Angles and Pairs of AnglesCorners and angle pairs
Tonight we're gonna study angles. Sophomore: Student: What's an elbow? I know what an elbow is! Sophomore: Student: There are three types of angles: pointed, blunt and right. Let us first know what a right corner is. Righteous angles are present in many places in reality. Right angles are angles measuring 90º.
Right angles look like this: And the second kind of angles are sharp. A sharp corner is an corner whose dimension lies between 0 and 90 degree. A sharp corner looks like this: Sophomore: Student: A third kind is an angular dimension of more than 90 degree. Yes, an blunt corner is an corner between 90 and 180 degree.
A blunt corner looks like this: We' ve got a name for a pair of angles, too. Corners are created when intersecting line. Let us look at the angles that form when two straight parallels are cut by a third line, a so-called shear. Here the rudd line is running side-by-side and the blu line is the transverse.
Sophomore: Student: Eight angles were drawn between these strokes. Well, who can show me an ogival corner? Sophomore: Student: Well, who can show me an blunt corner? Pupil 2: I think it's the top one on the upper right. What we need is an easy way to relate to the angles we're speaking of. From now on, we'll be labeling our angles.

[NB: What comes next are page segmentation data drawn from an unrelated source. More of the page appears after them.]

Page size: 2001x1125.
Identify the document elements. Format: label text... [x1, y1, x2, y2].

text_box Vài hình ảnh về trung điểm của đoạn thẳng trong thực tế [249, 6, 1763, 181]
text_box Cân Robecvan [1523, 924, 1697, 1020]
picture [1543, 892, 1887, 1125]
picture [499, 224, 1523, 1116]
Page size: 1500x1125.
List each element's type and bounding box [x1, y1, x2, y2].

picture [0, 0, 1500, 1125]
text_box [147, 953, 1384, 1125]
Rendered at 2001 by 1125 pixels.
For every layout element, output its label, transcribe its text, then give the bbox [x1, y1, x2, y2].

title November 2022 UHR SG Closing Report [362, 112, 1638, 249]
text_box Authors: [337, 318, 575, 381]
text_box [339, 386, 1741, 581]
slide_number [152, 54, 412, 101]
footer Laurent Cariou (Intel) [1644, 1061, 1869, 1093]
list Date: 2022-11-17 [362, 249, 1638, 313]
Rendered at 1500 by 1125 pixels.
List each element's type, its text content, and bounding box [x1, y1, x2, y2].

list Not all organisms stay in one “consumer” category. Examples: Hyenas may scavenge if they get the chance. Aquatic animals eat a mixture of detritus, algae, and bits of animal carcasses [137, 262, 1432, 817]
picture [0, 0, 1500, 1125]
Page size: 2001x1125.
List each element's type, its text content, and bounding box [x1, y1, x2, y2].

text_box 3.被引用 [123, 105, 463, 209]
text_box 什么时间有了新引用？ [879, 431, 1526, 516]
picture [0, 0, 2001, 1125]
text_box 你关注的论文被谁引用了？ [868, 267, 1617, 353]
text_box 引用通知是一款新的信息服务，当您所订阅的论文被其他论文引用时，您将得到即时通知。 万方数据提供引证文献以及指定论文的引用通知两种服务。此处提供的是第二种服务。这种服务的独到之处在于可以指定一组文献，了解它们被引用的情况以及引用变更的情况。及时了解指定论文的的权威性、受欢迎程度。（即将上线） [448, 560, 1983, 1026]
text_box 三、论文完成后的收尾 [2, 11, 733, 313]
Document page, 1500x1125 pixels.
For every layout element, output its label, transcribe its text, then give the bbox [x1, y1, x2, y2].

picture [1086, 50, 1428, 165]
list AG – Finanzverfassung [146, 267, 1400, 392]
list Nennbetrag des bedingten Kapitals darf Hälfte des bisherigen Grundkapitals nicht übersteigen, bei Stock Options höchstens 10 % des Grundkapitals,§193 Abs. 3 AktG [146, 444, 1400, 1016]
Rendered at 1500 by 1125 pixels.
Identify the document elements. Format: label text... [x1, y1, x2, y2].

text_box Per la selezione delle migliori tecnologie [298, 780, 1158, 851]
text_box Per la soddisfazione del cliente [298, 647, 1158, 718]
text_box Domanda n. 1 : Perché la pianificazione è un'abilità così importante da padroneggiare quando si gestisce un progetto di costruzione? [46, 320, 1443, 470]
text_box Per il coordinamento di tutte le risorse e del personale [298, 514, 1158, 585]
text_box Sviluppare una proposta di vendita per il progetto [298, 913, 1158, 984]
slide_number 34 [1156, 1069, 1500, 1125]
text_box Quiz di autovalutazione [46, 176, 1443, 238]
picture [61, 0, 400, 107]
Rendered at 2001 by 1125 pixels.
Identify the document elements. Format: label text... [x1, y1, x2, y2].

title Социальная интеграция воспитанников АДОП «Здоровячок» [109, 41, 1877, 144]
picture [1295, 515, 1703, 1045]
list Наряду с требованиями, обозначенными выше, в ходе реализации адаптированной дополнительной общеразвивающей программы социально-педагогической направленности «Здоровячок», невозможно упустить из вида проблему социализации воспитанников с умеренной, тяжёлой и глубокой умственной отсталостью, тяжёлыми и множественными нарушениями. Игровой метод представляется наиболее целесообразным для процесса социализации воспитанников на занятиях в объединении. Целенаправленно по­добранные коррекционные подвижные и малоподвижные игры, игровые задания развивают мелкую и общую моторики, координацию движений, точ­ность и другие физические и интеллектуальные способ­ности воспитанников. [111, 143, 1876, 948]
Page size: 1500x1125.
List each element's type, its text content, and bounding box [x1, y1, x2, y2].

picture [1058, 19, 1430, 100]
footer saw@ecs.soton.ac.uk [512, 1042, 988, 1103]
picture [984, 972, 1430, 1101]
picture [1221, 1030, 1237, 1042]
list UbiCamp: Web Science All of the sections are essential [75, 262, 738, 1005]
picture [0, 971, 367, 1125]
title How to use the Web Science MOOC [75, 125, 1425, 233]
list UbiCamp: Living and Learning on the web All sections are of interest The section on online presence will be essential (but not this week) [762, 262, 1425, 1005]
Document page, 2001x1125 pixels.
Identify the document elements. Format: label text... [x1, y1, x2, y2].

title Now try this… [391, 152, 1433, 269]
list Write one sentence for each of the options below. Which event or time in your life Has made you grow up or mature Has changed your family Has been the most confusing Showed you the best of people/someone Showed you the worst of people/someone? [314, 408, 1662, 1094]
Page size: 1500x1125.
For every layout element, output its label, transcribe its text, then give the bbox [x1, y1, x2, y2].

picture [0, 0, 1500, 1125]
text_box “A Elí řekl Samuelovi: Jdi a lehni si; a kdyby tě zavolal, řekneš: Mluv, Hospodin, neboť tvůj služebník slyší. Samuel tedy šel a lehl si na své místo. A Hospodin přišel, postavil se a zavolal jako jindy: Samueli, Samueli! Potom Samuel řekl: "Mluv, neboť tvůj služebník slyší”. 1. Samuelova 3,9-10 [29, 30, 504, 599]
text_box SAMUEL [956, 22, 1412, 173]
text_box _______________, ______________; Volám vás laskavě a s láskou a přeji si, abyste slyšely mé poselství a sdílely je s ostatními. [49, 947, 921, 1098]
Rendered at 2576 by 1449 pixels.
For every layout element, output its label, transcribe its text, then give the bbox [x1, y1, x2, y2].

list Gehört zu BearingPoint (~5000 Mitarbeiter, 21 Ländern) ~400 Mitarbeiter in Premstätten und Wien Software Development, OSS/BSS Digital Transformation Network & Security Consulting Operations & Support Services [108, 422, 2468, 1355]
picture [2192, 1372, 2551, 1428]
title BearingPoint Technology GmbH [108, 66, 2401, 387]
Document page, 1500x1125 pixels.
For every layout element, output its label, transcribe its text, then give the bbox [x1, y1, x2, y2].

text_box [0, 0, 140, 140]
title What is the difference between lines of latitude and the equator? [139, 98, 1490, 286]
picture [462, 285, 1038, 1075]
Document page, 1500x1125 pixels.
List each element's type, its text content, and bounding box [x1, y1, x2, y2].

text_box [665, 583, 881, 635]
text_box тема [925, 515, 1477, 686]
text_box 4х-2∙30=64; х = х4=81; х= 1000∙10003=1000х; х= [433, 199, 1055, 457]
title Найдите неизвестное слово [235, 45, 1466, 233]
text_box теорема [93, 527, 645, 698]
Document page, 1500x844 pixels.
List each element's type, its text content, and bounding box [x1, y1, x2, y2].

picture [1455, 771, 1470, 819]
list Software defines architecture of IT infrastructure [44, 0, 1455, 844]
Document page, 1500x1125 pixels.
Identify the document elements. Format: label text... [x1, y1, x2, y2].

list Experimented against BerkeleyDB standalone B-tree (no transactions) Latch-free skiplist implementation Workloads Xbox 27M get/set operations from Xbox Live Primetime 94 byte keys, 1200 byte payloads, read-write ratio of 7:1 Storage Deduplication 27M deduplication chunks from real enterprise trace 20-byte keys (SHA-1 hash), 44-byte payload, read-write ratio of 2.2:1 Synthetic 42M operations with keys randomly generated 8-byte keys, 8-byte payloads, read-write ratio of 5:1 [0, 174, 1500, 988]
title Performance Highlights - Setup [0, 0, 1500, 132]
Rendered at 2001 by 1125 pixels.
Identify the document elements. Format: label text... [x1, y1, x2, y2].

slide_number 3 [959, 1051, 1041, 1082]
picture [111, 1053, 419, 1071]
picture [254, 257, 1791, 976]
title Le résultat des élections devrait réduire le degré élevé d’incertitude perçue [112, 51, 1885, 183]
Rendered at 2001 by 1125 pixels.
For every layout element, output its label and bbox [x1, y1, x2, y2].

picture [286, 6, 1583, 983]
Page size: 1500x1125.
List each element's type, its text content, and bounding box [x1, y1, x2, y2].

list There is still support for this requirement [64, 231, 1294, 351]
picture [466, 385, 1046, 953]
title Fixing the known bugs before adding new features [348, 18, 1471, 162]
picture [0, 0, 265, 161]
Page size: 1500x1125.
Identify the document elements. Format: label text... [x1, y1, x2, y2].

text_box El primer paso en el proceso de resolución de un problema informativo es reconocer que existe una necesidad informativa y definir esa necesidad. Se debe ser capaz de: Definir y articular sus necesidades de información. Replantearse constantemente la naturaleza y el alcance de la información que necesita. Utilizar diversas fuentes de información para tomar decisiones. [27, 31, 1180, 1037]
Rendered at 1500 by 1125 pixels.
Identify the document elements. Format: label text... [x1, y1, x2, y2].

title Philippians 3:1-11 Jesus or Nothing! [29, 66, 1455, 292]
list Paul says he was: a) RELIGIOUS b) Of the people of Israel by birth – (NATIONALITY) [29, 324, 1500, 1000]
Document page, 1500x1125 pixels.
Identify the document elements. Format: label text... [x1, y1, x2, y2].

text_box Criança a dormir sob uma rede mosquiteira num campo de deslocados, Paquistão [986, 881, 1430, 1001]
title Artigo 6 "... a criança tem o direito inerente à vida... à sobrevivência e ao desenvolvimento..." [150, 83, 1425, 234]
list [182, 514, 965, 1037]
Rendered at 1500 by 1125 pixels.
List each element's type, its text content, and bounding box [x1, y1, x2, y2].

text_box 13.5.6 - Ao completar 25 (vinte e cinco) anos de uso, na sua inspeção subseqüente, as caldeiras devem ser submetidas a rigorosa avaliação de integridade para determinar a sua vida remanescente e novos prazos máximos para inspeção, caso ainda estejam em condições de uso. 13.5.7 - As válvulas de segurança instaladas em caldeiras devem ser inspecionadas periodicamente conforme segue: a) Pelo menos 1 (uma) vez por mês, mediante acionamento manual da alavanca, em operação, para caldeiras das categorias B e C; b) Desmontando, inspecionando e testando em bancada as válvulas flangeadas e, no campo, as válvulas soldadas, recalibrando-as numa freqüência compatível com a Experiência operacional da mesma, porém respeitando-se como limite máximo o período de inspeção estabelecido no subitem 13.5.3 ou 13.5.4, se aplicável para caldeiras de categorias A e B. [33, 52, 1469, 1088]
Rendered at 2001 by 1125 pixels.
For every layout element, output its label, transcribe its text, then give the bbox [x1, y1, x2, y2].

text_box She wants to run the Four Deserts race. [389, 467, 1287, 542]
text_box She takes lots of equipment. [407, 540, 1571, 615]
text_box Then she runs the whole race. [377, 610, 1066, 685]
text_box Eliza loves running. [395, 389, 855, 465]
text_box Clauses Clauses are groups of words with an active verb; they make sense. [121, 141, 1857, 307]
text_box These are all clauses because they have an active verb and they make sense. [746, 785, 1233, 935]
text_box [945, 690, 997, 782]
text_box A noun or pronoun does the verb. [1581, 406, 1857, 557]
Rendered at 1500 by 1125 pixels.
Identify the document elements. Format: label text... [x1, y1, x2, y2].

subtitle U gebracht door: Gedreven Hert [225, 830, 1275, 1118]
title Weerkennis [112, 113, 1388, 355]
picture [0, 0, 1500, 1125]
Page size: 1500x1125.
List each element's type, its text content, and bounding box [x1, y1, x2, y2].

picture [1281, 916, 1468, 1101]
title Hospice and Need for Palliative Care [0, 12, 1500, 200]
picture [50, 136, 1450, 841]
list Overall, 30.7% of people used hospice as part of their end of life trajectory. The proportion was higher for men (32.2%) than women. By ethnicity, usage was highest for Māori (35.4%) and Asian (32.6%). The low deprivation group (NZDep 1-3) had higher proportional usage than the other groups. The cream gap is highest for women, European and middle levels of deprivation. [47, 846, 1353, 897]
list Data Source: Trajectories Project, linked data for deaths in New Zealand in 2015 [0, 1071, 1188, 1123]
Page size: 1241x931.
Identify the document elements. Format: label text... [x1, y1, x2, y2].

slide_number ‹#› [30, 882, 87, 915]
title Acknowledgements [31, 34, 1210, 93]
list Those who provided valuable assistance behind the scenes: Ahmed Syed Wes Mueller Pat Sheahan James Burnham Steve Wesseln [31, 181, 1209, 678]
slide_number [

The angles a and l are neighboring angles. The angles f and hr are also neighbouring angles. Anybody know what it means when there's a couple of angles next to each other? Sophomore: Student: Yes, neighboring angles are angles that divide a beam. Somebody tell me another set of angles next to each other.
Sophomore: Student: Yes, the angles a and d are side by side. Pupil 2: I can do it too; the angles d and d are next to each other. Nice work, the angles a and d are side by side and the angles a and d as well. There are many pairs of neighboring angles in the image. Well, let's discuss the angles vertically.
The angles a and the angle da are perpendicular angles. The angles f and grams are also perpendicular angles. Could anyone tell what it means when a couple of angles are upright? Sophomore: Student: Were perpendicular angles those that are opposite each other? Upright angles divide only one point. Could anyone name another couple of angles?
Pupil 2: I can; the angles bis and cla are perpendicular angles. Sophomore: Student: The angles f and g are also perpendicular angles. Yes, the angles bis and cla are perpendicular angles and so are the angles cla and cla. Now that we know what neighboring and perpendicular angles are, let's discuss alternative inner angles.
The angles f and f are alternating inner angles. The angles d and e are also alternating inner angles. If two angles are alternately inner angles, who knows what it means? Sophomore: Student: Aren't alternating inner angles the ones that differ within the line and on opposite sides? Yes, alternative inner angles are angles located within the line of parallels and on opposite sides of the shear.
Well, who thinks he can figure out what alternative outer angles are? Sophomore: Student: These are the angles on the outer sides of the line and on the opposite sides of the shear. Sophomore: Student: The angles a and a are alternative outer angles. Students 2: The angles c and d are also alternative outer angles.